§ PASSAGE FOR REVIEW
★ ★ ★ ★ ★ ★ ★
Swansea equalize swiftly. Jefferson Montero, a bundle of pace and trickery, with Matic in close attention dribbles comfortably past Ivanovic, who allows him to cross for Bafetimbi Gomis, who then forces an unbelievable save from Thibaut Courtois. Despite the close attentions of Terry and Cahill, the rebound falls to Andre Ayew, who fires a first-time rebound straight at the former. The Ghanian has time to simultaneously pick himself up and drag the ball away from the despairing defenders, a quite brilliant piece of skill, before lashing home into the bottom corner. Three shots on goal, in total.
In the background, you can see Cesc Fabregas, no more than ten feet behind Ayew. Walking.
Chelsea then restore their lead, courtesy of a Willian cross that takes a freak deflection off Federico Fernandez and, seemingly impossibly, loops over Fabianksi through a narrow trajectory. Chelsea lead at half time, through a set piece and an enormous amount of luck. Chelsea’s lead does not last. A simple ball over John Terry makes the captain look sluggish as Gomis bears down on goal. Courtois reacts late, clatters the advancing Frenchman, concedes a penalty, and is sent off. Gomis converts past the deputising Begovic – who replaces Oscar – to equalise once more.
A South Wales side perfectly exploit a lack of defensive diligence from Fabregas and a lack of pace of Chelsea’s defence. A familiar narrative.
Predictably, Eden Hazard, the depleted team’s sole creative outlet, creates a host of chances that Chelsea fail to convert. He is then involved in a nasty challenge, and writhes in apparent agony on the pitch.
No one could have expected what happens next.
★ ★ ★ ★ ★ ★ ★
§ PROVIDED MATERIAL
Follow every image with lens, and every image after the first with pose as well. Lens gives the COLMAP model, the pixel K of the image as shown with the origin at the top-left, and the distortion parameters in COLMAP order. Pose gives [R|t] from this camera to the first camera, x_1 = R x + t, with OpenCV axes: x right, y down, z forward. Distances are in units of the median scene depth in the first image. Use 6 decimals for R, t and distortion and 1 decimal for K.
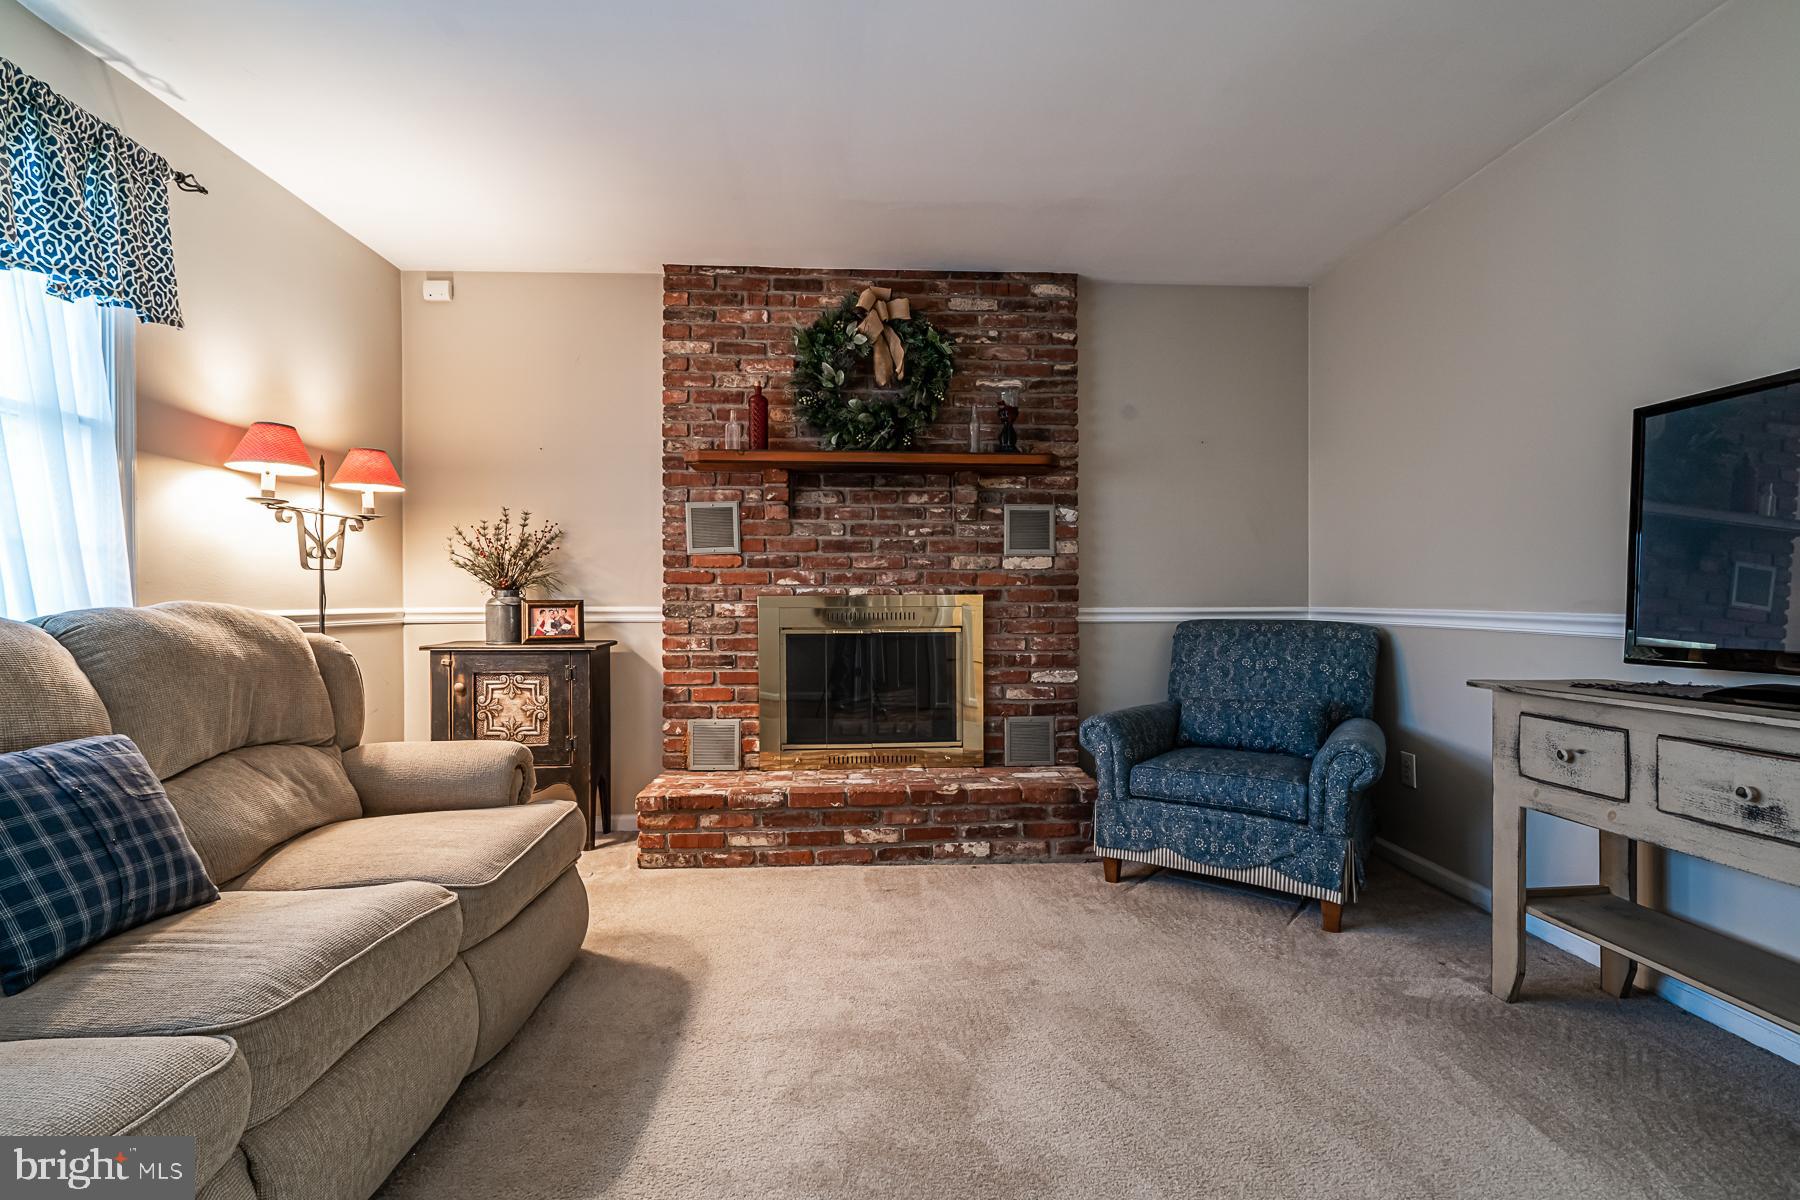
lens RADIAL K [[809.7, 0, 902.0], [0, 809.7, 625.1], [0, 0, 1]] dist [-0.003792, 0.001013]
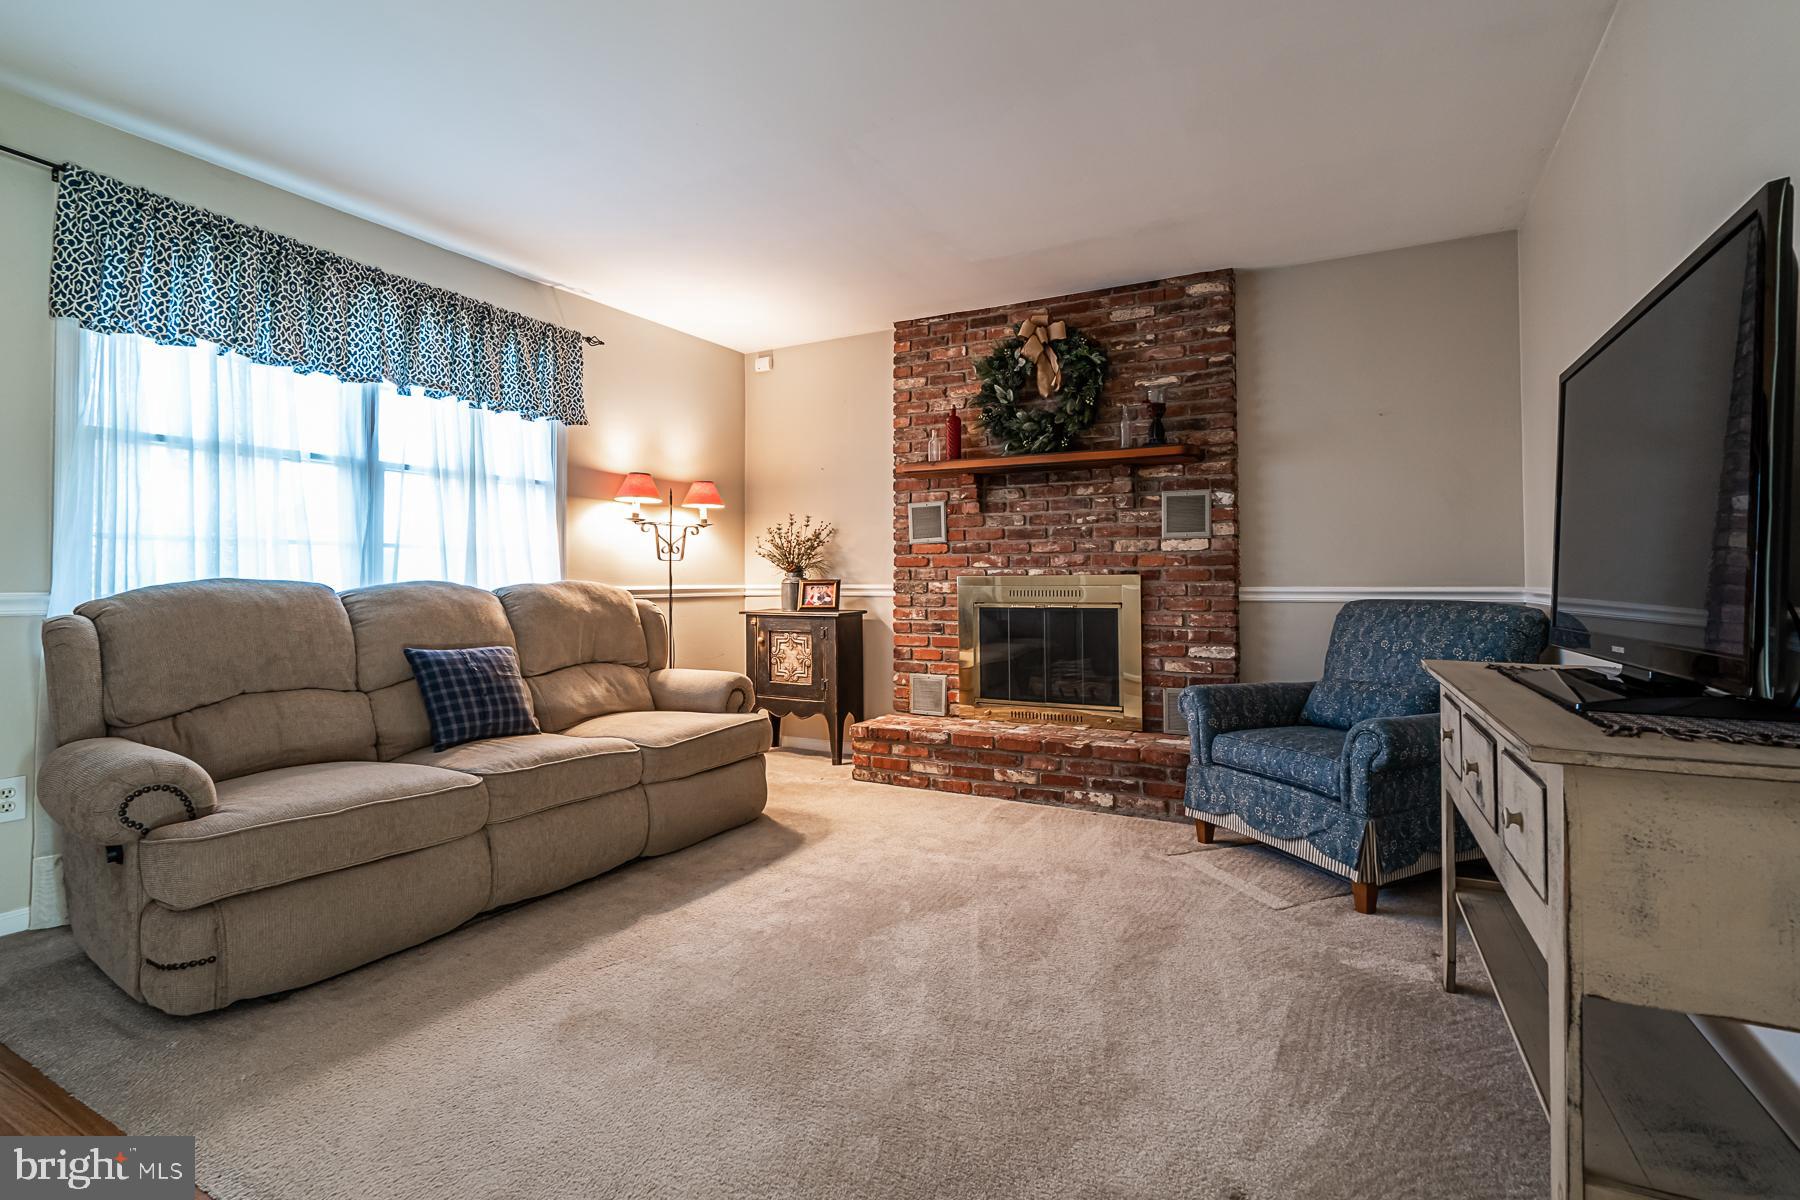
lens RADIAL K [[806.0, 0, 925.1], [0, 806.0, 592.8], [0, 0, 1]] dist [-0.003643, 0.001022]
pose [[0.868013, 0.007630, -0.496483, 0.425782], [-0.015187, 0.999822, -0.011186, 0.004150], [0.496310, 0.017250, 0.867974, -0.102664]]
★ ★ ★ ★ ★ ★ ★
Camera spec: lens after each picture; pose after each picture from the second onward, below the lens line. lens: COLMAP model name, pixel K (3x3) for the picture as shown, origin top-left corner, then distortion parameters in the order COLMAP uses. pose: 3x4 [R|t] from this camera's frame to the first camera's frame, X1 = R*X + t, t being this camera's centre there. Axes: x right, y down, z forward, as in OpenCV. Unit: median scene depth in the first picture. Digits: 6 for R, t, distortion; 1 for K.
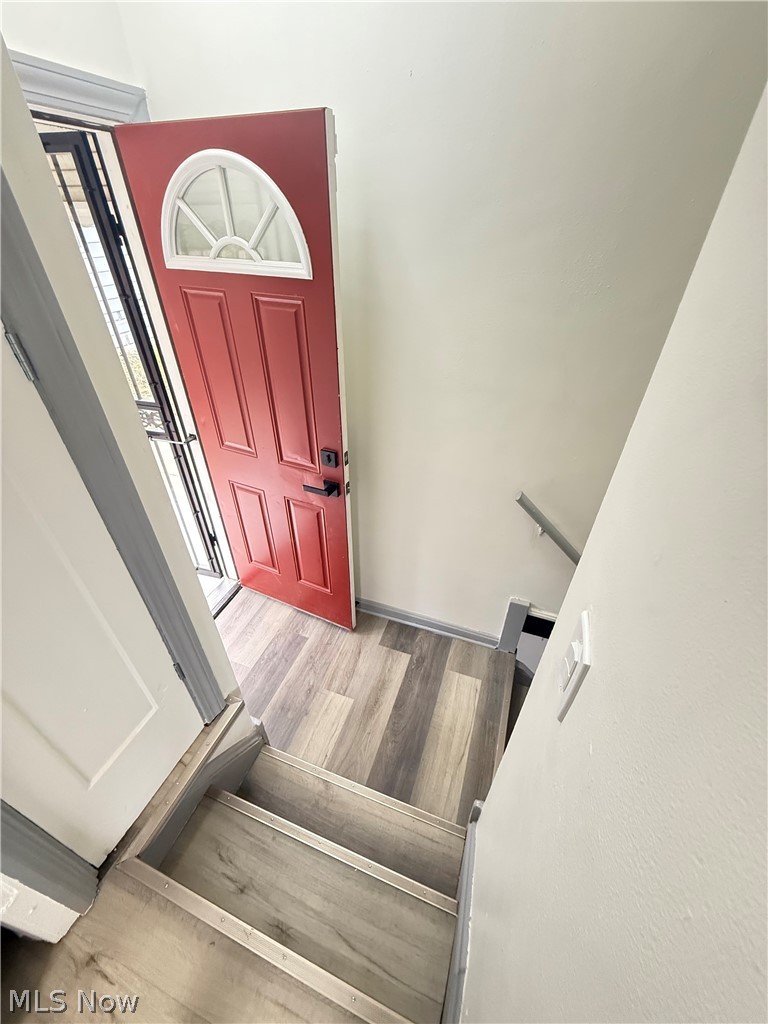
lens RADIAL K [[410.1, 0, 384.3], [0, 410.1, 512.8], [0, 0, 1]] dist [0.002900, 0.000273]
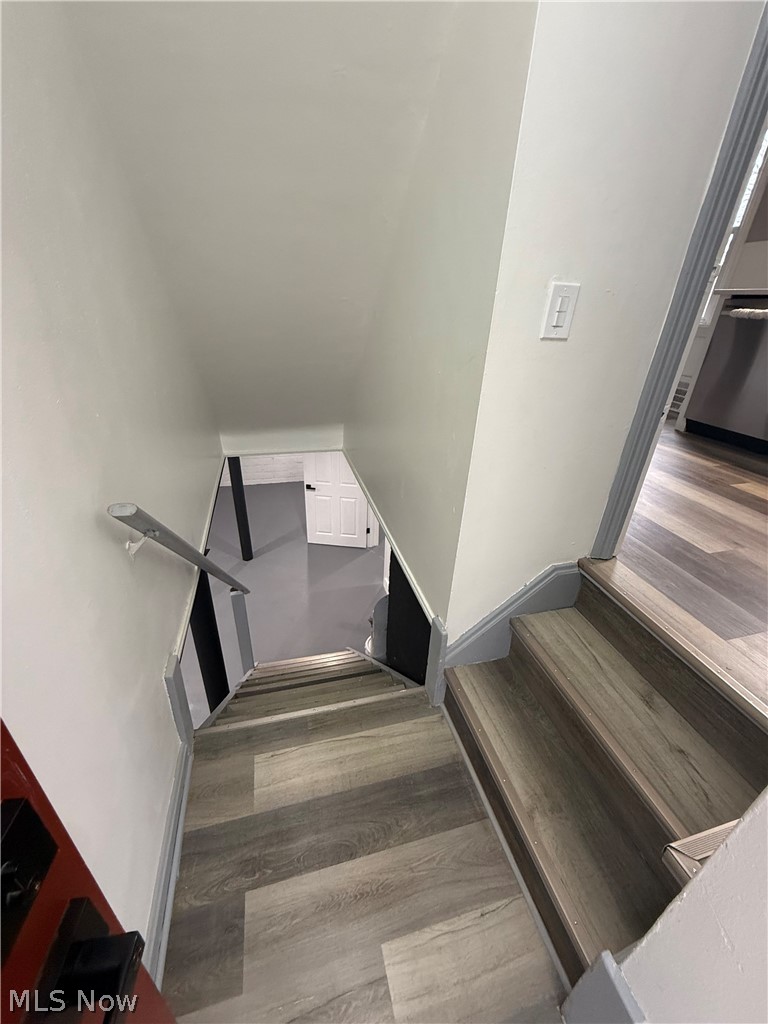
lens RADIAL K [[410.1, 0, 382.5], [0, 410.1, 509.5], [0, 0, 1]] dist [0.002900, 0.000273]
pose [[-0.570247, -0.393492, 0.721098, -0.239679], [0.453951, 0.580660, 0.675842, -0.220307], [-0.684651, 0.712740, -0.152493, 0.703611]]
★ ★ ★ ★ ★ ★ ★
Can you copy, word for word, the stretch of the match report from "Predictably, Eden Hazard, the" through "on the pitch."? The entries have nothing to do with the match report.

§ TASK SOLUTION
Predictably, Eden Hazard, the depleted team’s sole creative outlet, creates a host of chances that Chelsea fail to convert. He is then involved in a nasty challenge, and writhes in apparent agony on the pitch.